## Given entries
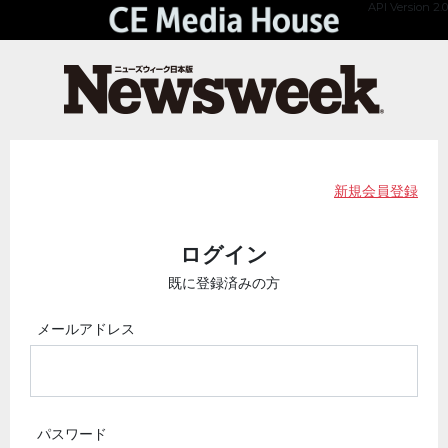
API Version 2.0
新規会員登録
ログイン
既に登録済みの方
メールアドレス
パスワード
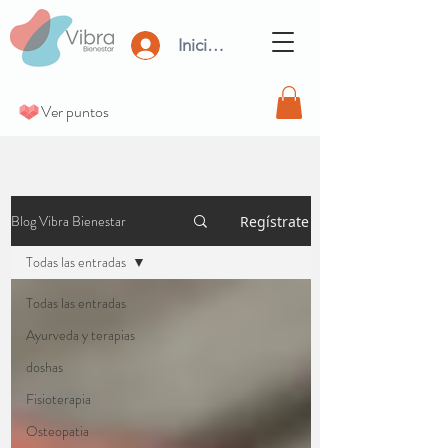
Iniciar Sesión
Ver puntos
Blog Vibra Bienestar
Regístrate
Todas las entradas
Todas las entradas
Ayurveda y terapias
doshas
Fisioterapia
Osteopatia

--

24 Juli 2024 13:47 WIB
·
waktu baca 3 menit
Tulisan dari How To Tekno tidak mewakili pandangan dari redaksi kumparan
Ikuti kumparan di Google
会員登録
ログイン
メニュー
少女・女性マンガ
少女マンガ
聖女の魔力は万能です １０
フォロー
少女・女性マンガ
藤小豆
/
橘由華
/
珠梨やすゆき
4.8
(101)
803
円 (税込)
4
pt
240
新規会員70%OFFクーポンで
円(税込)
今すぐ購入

==

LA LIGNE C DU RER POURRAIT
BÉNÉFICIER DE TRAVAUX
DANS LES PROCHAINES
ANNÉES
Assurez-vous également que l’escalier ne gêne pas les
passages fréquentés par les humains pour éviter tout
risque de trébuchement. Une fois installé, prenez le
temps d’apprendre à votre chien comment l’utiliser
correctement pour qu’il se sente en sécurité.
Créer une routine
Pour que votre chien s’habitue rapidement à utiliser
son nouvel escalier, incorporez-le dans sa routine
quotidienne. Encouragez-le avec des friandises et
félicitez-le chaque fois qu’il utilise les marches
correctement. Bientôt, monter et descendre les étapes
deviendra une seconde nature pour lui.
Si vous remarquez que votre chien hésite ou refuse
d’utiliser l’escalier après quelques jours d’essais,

## Work instruction
If a line in the listing holds the word "vous", list that line.

## Task response
Assurez-vous également que l’escalier ne gêne pas les
Si vous remarquez que votre chien hésite ou refuse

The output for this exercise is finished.